While one trilogy for teens ends, another begins. Rites of Passage: Borderland (Oxford University Press, £4.99) is the first of a new trilogy by young Oxford author Rhiannon Lassiter.
According to the blurb, these books will appeal to fans of Buffy the Vampire Slayer, but Borderland lacks that magnificent show's wit and charm. The central conceit - that four teenagers find their way into another world where they develop unique, sometimes magical alter-egos - is promising, but pretentious writing and a reliance on fantasy-novel cliché make this one to avoid.
Jennifer Donnelly's excellent début novel, A Gathering Light (Bloomsbury, £12.99), is based on the true story of Grace Brown, who was pregnant when she was murdered by her lover in a mountain resort town in 1906.

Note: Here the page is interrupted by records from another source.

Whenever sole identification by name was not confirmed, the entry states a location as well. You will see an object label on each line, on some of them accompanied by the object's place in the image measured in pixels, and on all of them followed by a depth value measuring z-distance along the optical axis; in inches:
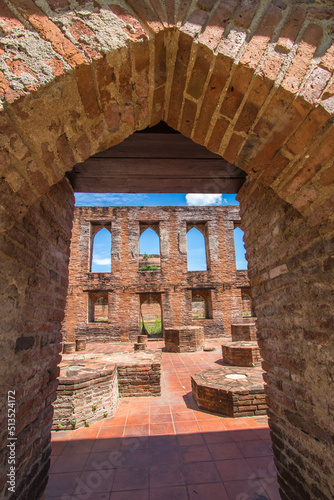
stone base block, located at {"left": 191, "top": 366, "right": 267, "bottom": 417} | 157.5
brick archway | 41.2
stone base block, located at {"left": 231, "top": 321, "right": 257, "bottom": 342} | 359.6
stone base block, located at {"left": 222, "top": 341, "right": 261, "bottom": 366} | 273.3
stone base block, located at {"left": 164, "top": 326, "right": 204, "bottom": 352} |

Donnelly tells the story of this famous case from the viewpoint of Mattie Gokey, a smart 16-year-old girl who's working in the resort to earn money that could take her all the way to New York City - and college. Beautifully written and peopled by utterly convincing characters, A Gathering Light is a summer must-read.
Also hoping to go to college is Raven Jefferson, resident of the Brooklyn housing projects and the heroine of Janet McDonald's Spellbound (Collins Flamingo, £4.99). Forced to drop out of high school after she becomes pregnant, Raven is offered a second chance at college when her successful older sister tells her about a spelling competition that could snag her a scholarship.
Raven's journey out of the ghetto is funny, sad and hopeful, and by the time she finally takes part in the competition, you'll want to cheer her through every round. That's the best thing about underdog heroes - it means a lot more when they finally win.